> [Exercise aim]
Please count the lines in the records below that contain the string "part", and give only the number.

> [Stored data]
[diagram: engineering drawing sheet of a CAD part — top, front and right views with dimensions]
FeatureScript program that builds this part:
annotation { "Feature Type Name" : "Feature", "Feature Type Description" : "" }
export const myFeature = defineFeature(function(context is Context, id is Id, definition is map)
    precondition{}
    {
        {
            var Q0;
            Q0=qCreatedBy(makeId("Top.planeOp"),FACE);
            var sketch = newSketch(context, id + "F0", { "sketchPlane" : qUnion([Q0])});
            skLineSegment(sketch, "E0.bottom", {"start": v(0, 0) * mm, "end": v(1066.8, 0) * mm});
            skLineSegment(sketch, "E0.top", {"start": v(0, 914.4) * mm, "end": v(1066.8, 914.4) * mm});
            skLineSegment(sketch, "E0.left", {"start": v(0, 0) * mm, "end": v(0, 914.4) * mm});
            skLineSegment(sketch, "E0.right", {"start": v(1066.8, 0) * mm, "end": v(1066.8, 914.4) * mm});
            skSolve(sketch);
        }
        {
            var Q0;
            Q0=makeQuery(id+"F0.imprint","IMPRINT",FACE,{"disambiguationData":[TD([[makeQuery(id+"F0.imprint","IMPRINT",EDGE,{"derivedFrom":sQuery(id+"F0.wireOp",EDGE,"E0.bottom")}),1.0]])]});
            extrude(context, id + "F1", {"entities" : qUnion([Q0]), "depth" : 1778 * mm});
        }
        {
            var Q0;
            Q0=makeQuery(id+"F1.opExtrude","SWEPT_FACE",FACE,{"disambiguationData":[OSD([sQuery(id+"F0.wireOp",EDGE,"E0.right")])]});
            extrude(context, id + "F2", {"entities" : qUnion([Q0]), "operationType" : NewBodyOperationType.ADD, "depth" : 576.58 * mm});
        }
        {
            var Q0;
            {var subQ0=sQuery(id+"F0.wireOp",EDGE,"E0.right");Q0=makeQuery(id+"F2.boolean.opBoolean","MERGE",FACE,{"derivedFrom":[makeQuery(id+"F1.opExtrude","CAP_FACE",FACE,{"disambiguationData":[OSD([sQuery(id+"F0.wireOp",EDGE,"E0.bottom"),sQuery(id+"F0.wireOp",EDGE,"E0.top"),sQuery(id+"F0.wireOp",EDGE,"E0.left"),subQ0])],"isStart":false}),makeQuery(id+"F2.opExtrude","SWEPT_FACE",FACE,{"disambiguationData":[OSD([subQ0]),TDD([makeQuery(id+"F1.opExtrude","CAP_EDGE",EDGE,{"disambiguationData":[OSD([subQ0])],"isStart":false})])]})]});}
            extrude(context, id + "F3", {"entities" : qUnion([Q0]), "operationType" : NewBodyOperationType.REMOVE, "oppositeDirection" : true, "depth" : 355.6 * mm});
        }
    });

> [Answer to the problem]
2